[Transcribed page text]
——

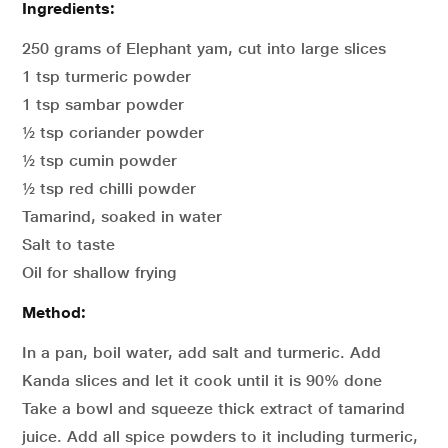
Ingredients:
250 grams of Elephant yam, cut into large slices
1 tsp turmeric powder
1 tsp sambar powder
½ tsp coriander powder
½ tsp cumin powder
½ tsp red chilli powder
Tamarind, soaked in water
Salt to taste
Oil for shallow frying
Method:
In a pan, boil water, add salt and turmeric. Add
Kanda slices and let it cook until it is 90% done
Take a bowl and squeeze thick extract of tamarind
juice. Add all spice powders to it including turmeric,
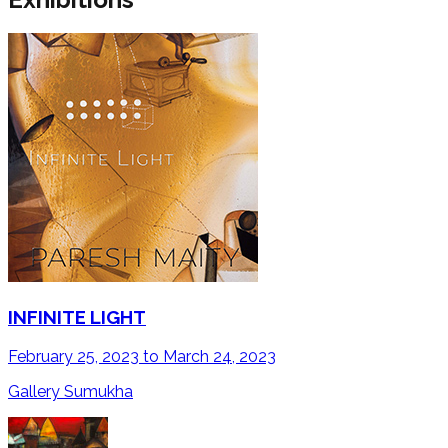
INFINITE LIGHT
February 25, 2023 to March 24, 2023
Gallery Sumukha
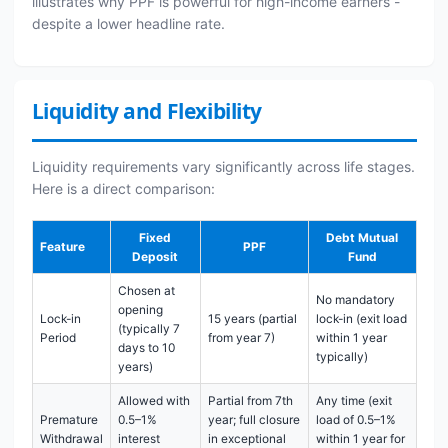
illustrates why PPF is powerful for high-income earners -
despite a lower headline rate.
Liquidity and Flexibility
Liquidity requirements vary significantly across life stages.
Here is a direct comparison:
Fixed
Debt Mutual
Feature
PPF
Deposit
Fund
Chosen at
No mandatory
opening
Lock-in
15 years (partial
lock-in (exit load
(typically 7
Period
from year 7)
within 1 year
days to 10
typically)
years)
Allowed with
Partial from 7th
Any time (exit
Premature
0.5–1%
year; full closure
load of 0.5–1%
Withdrawal
interest
in exceptional
within 1 year for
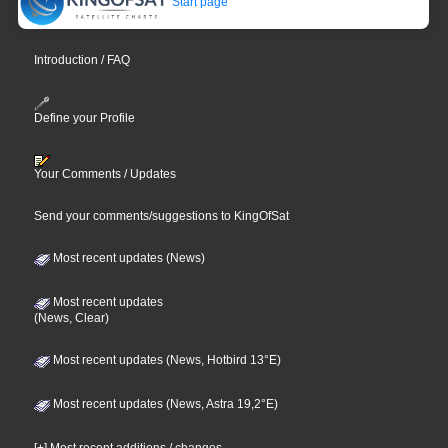
Start page
Introduction / FAQ
Define your Profile
Your Comments / Updates
Send your comments/suggestions to KingOfSat
Most recent updates (News)
Most recent updates
(News, Clear)
Most recent updates (News, Hotbird 13°E)
Most recent updates (News, Astra 19,2°E)
[+] Most recent additions / changes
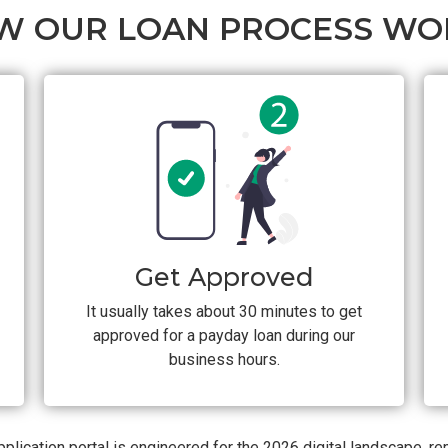
W OUR LOAN PROCESS WO
Get Approved
It usually takes about 30 minutes to get
approved for a payday loan during our
business hours.
plication portal is engineered for the 2026 digital landscape, r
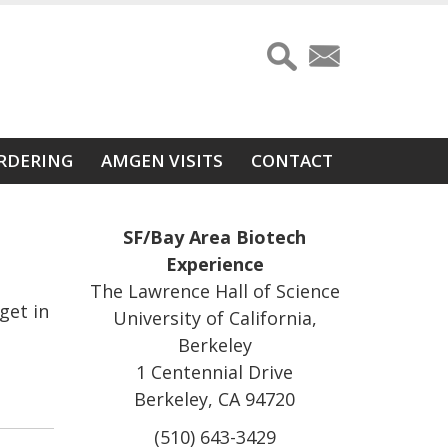
RDERING
AMGEN VISITS
CONTACT
SF/Bay Area Biotech
Experience
The Lawrence Hall of Science
get in
University of California,
Berkeley
1 Centennial Drive
Berkeley, CA 94720
(510) 643-3429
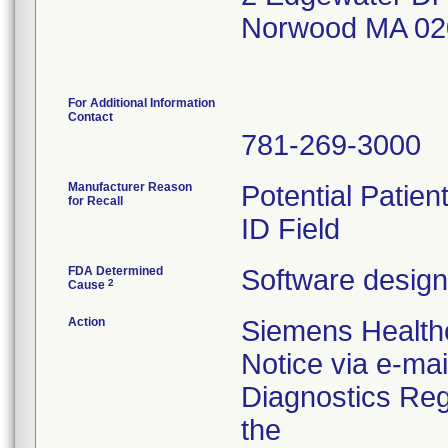
Norwood MA 02
For Additional Information
Contact
781-269-3000
Manufacturer Reason
Potential Patien
for Recall
ID Field
FDA Determined
Software design
2
Cause
Action
Siemens Healthc
Notice via e-mai
Diagnostics Regi
the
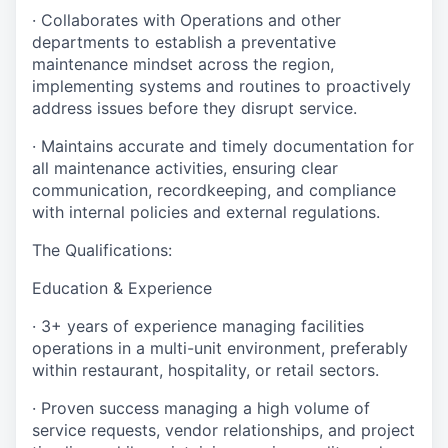
· Collaborates with Operations and other
departments to establish a preventative
maintenance mindset across the region,
implementing systems and routines to proactively
address issues before they disrupt service.
· Maintains accurate and timely documentation for
all maintenance activities, ensuring clear
communication, recordkeeping, and compliance
with internal policies and external regulations.
The Qualifications:
Education & Experience
· 3+ years of experience managing facilities
operations in a multi-unit environment, preferably
within restaurant, hospitality, or retail sectors.
· Proven success managing a high volume of
service requests, vendor relationships, and project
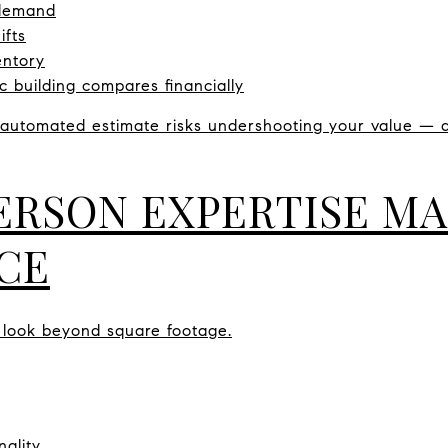
 demand
ifts
entory
c building compares financially
n automated estimate risks undershooting your value —
ERSON EXPERTISE MA
CE
 look beyond square footage.
nality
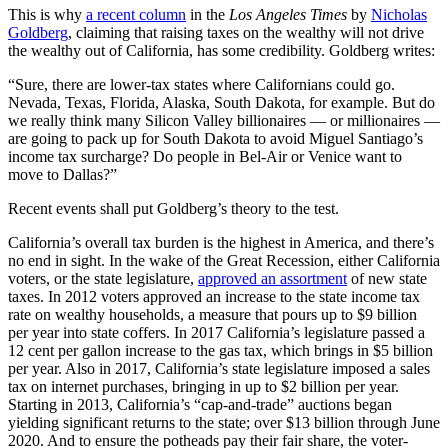
This is why
a recent column
in the
Los Angeles Times
by
Nicholas
Goldberg
, claiming that raising taxes on the wealthy will not drive
the wealthy out of California, has some credibility. Goldberg writes:
“Sure, there are lower-tax states where Californians could go.
Nevada, Texas, Florida, Alaska, South Dakota, for example. But do
we really think many Silicon Valley billionaires — or millionaires —
are going to pack up for South Dakota to avoid Miguel Santiago’s
income tax surcharge? Do people in Bel-Air or Venice want to
move to Dallas?”
Recent events shall put Goldberg’s theory to the test.
California’s overall tax burden is the highest in America, and there’s
no end in sight. In the wake of the Great Recession, either California
voters, or the state legislature,
approved an assortment
of new state
taxes. In 2012 voters approved an increase to the state income tax
rate on wealthy households, a measure that pours up to $9 billion
per year into state coffers. In 2017 California’s legislature passed a
12 cent per gallon increase to the gas tax, which brings in $5 billion
per year. Also in 2017, California’s state legislature imposed a sales
tax on internet purchases, bringing in up to $2 billion per year.
Starting in 2013, California’s “cap-and-trade” auctions began
yielding significant returns to the state; over $13 billion through June
2020. And to ensure the potheads pay their fair share, the voter-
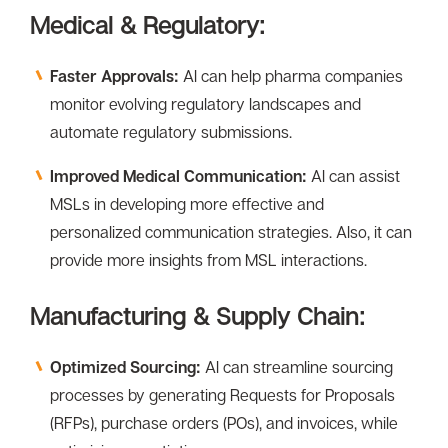
Medical & Regulatory:
Faster Approvals:
Al can help pharma companies
monitor evolving regulatory landscapes and
automate regulatory submissions.
Improved Medical Communication:
Al can assist
MSLs in developing more effective and
personalized communication strategies. Also, it can
provide more insights from MSL interactions.
Manufacturing & Supply Chain:
Optimized Sourcing:
Al can streamline sourcing
processes by generating Requests for Proposals
(RFPs), purchase orders (POs), and invoices, while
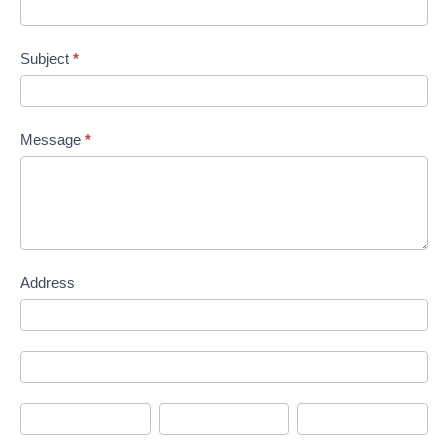
Subject
*
Message
*
Address
Address
Address
City
State/Province
Zip/Postal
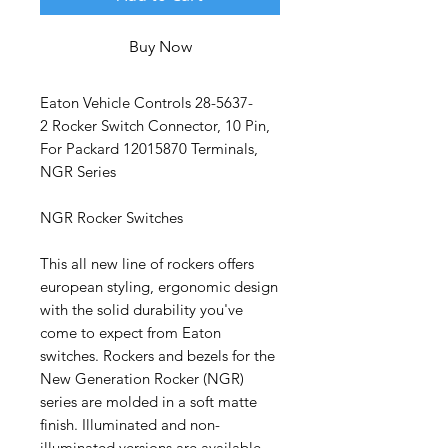
Buy Now
Eaton Vehicle Controls 28-5637-
2 Rocker Switch Connector, 10 Pin,
For Packard 12015870 Terminals,
NGR Series
NGR Rocker Switches
This all new line of rockers offers
european styling, ergonomic design
with the solid durability you've
come to expect from Eaton
switches. Rockers and bezels for the
New Generation Rocker (NGR)
series are molded in a soft matte
finish. Illuminated and non-
illuminated versions are available.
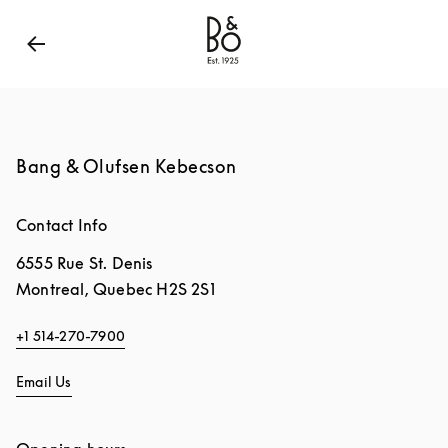
Bang & Olufsen - Exist to Create
Link Opens in New
Bang & Olufsen Kebecson
Contact Info
6555 Rue St. Denis
Montreal
,
Quebec
H2S 2S1
+1 514-270-7900
Email Us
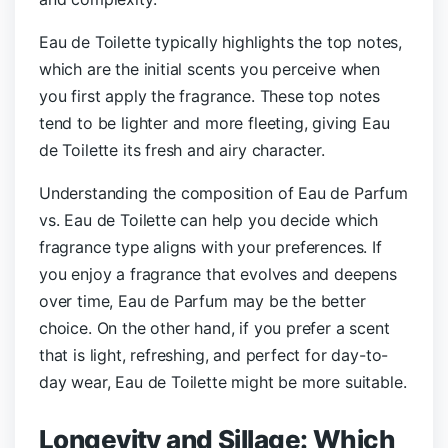
Eau de Toilette typically highlights the top notes,
which are the initial scents you perceive when
you first apply the fragrance. These top notes
tend to be lighter and more fleeting, giving Eau
de Toilette its fresh and airy character.
Understanding the composition of Eau de Parfum
vs. Eau de Toilette can help you decide which
fragrance type aligns with your preferences. If
you enjoy a fragrance that evolves and deepens
over time, Eau de Parfum may be the better
choice. On the other hand, if you prefer a scent
that is light, refreshing, and perfect for day-to-
day wear, Eau de Toilette might be more suitable.
Longevity and Sillage: Which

——

ASSIGNED TASK » Would you set down all of the lines above word for word, leaving the pictures out?

ANSWER SPACE »
Ingredients:
250 grams of Elephant yam, cut into large slices
1 tsp turmeric powder
1 tsp sambar powder
½ tsp coriander powder
½ tsp cumin powder
½ tsp red chilli powder
Tamarind, soaked in water
Salt to taste
Oil for shallow frying
Method:
In a pan, boil water, add salt and turmeric. Add
Kanda slices and let it cook until it is 90% done
Take a bowl and squeeze thick extract of tamarind
juice. Add all spice powders to it including turmeric,
INFINITE LIGHT
February 25, 2023 to March 24, 2023
Gallery Sumukha
illustrates why PPF is powerful for high-income earners -
despite a lower headline rate.
Liquidity and Flexibility
Liquidity requirements vary significantly across life stages.
Here is a direct comparison:
Fixed
Debt Mutual
Feature
PPF
Deposit
Fund
Chosen at
No mandatory
opening
Lock-in
15 years (partial
lock-in (exit load
(typically 7
Period
from year 7)
within 1 year
days to 10
typically)
years)
Allowed with
Partial from 7th
Any time (exit
Premature
0.5–1%
year; full closure
load of 0.5–1%
Withdrawal
interest
in exceptional
within 1 year for
Start page
Introduction / FAQ
Define your Profile
Your Comments / Updates
Send your comments/suggestions to KingOfSat
Most recent updates (News)
Most recent updates
(News, Clear)
Most recent updates (News, Hotbird 13°E)
Most recent updates (News, Astra 19,2°E)
[+] Most recent additions / changes
W OUR LOAN PROCESS WO
Get Approved
It usually takes about 30 minutes to get
approved for a payday loan during our
business hours.
plication portal is engineered for the 2026 digital landscape, r
RDERING
AMGEN VISITS
CONTACT
SF/Bay Area Biotech
Experience
The Lawrence Hall of Science
get in
University of California,
Berkeley
1 Centennial Drive
Berkeley, CA 94720
(510) 643-3429
Norwood MA 02
For Additional Information
Contact
781-269-3000
Manufacturer Reason
Potential Patien
for Recall
ID Field
FDA Determined
Software design
2
Cause
Action
Siemens Healthc
Notice via e-mai
Diagnostics Regi
the
· Collaborates with Operations and other
departments to establish a preventative
maintenance mindset across the region,
implementing systems and routines to proactively
address issues before they disrupt service.
· Maintains accurate and timely documentation for
all maintenance activities, ensuring clear
communication, recordkeeping, and compliance
with internal policies and external regulations.
The Qualifications:
Education & Experience
· 3+ years of experience managing facilities
operations in a multi-unit environment, preferably
within restaurant, hospitality, or retail sectors.
· Proven success managing a high volume of
service requests, vendor relationships, and project
 demand
ifts
entory
c building compares financially
n automated estimate risks undershooting your value —
ERSON EXPERTISE MA
CE
 look beyond square footage.
nality
This is why
a recent column
in the
Los Angeles Times
by
Nicholas
Goldberg
, claiming that raising taxes on the wealthy will not drive
the wealthy out of California, has some credibility. Goldberg writes:
“Sure, there are lower-tax states where Californians could go.
Nevada, Texas, Florida, Alaska, South Dakota, for example. But do
we really think many Silicon Valley billionaires — or millionaires —
are going to pack up for South Dakota to avoid Miguel Santiago’s
income tax surcharge? Do people in Bel-Air or Venice want to
move to Dallas?”
Recent events shall put Goldberg’s theory to the test.
California’s overall tax burden is the highest in America, and there’s
no end in sight. In the wake of the Great Recession, either California
voters, or the state legislature,
approved an assortment
of new state
taxes. In 2012 voters approved an increase to the state income tax
rate on wealthy households, a measure that pours up to $9 billion
per year into state coffers. In 2017 California’s legislature passed a
12 cent per gallon increase to the gas tax, which brings in $5 billion
per year. Also in 2017, California’s state legislature imposed a sales
tax on internet purchases, bringing in up to $2 billion per year.
Starting in 2013, California’s “cap-and-trade” auctions began
yielding significant returns to the state; over $13 billion through June
2020. And to ensure the potheads pay their fair share, the voter-
Medical & Regulatory:
Faster Approvals:
Al can help pharma companies
monitor evolving regulatory landscapes and
automate regulatory submissions.
Improved Medical Communication:
Al can assist
MSLs in developing more effective and
personalized communication strategies. Also, it can
provide more insights from MSL interactions.
Manufacturing & Supply Chain:
Optimized Sourcing:
Al can streamline sourcing
processes by generating Requests for Proposals
(RFPs), purchase orders (POs), and invoices, while
Subject
*
Message
*
Address
Address
Address
City
State/Province
Zip/Postal
Buy Now
Eaton Vehicle Controls 28-5637-
2 Rocker Switch Connector, 10 Pin,
For Packard 12015870 Terminals,
NGR Series
NGR Rocker Switches
This all new line of rockers offers
european styling, ergonomic design
with the solid durability you've
come to expect from Eaton
switches. Rockers and bezels for the
New Generation Rocker (NGR)
series are molded in a soft matte
finish. Illuminated and non-
illuminated versions are available.
Bang & Olufsen - Exist to Create
Link Opens in New
Bang & Olufsen Kebecson
Contact Info
6555 Rue St. Denis
Montreal
,
Quebec
H2S 2S1
+1 514-270-7900
Email Us
Eau de Toilette typically highlights the top notes,
which are the initial scents you perceive when
you first apply the fragrance. These top notes
tend to be lighter and more fleeting, giving Eau
de Toilette its fresh and airy character.
Understanding the composition of Eau de Parfum
vs. Eau de Toilette can help you decide which
fragrance type aligns with your preferences. If
you enjoy a fragrance that evolves and deepens
over time, Eau de Parfum may be the better
choice. On the other hand, if you prefer a scent
that is light, refreshing, and perfect for day-to-
day wear, Eau de Toilette might be more suitable.
Longevity and Sillage: Which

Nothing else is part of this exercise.